-- JOB --
Count up the lines of the data below that contain the string "программы", then give only the total.

________________

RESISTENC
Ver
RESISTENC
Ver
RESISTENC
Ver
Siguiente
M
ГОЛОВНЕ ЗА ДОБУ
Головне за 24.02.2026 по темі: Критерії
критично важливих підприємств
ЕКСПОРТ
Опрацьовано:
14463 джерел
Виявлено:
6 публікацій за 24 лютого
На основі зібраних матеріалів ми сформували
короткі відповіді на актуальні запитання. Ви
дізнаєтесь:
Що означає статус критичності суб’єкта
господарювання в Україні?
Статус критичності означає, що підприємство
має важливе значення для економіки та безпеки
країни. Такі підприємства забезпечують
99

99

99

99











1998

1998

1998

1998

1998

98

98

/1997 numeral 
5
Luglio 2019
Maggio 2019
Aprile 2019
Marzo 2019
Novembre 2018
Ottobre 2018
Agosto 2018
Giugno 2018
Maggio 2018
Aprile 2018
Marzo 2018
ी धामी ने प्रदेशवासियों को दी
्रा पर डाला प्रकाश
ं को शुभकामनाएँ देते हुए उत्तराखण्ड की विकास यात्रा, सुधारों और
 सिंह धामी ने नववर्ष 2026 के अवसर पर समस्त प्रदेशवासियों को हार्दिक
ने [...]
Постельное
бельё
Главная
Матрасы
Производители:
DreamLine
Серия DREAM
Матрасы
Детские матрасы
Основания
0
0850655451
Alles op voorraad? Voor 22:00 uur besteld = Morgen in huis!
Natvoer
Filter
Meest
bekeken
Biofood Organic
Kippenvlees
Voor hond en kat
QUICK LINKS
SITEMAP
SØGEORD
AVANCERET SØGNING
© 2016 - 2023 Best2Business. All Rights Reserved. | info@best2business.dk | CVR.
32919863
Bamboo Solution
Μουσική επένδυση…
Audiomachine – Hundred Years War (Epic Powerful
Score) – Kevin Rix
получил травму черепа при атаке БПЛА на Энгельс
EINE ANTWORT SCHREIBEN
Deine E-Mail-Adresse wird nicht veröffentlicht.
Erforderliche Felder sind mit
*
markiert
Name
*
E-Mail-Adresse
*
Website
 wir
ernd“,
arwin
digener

________________

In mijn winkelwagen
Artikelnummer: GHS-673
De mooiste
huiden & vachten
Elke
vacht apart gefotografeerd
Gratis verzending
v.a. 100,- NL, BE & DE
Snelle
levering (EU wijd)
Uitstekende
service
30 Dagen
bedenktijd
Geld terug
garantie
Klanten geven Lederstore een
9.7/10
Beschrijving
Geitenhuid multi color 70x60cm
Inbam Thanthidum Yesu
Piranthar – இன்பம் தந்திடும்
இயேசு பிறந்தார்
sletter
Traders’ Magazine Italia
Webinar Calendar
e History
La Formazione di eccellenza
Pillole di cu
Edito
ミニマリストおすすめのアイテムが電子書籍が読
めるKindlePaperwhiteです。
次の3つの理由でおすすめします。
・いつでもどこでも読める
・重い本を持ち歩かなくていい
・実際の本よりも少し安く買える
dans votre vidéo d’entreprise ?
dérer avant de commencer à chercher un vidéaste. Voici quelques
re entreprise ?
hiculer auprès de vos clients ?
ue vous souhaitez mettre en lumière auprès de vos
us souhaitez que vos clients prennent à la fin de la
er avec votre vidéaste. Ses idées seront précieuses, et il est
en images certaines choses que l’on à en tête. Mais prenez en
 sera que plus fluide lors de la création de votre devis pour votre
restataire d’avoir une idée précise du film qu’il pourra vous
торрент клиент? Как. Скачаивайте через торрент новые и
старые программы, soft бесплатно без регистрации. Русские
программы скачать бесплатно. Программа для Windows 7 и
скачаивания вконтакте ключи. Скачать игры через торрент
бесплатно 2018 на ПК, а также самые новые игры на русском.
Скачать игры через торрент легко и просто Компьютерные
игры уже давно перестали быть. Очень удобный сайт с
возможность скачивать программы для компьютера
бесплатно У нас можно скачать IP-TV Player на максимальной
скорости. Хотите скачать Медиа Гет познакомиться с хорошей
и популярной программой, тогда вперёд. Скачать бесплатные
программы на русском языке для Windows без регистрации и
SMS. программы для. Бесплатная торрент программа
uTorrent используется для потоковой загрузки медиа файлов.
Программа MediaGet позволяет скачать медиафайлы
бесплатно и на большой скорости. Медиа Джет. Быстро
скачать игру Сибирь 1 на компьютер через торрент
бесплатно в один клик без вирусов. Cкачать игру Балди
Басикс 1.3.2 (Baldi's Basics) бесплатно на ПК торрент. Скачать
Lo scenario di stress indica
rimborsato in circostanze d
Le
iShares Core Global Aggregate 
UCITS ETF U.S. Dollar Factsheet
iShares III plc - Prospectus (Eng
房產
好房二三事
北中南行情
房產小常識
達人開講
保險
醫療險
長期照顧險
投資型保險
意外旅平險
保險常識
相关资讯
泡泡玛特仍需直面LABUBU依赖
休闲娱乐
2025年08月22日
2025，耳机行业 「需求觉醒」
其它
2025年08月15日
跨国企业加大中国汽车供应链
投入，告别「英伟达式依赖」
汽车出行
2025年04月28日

________________

-- ANSWER TO THE EXERCISE --
5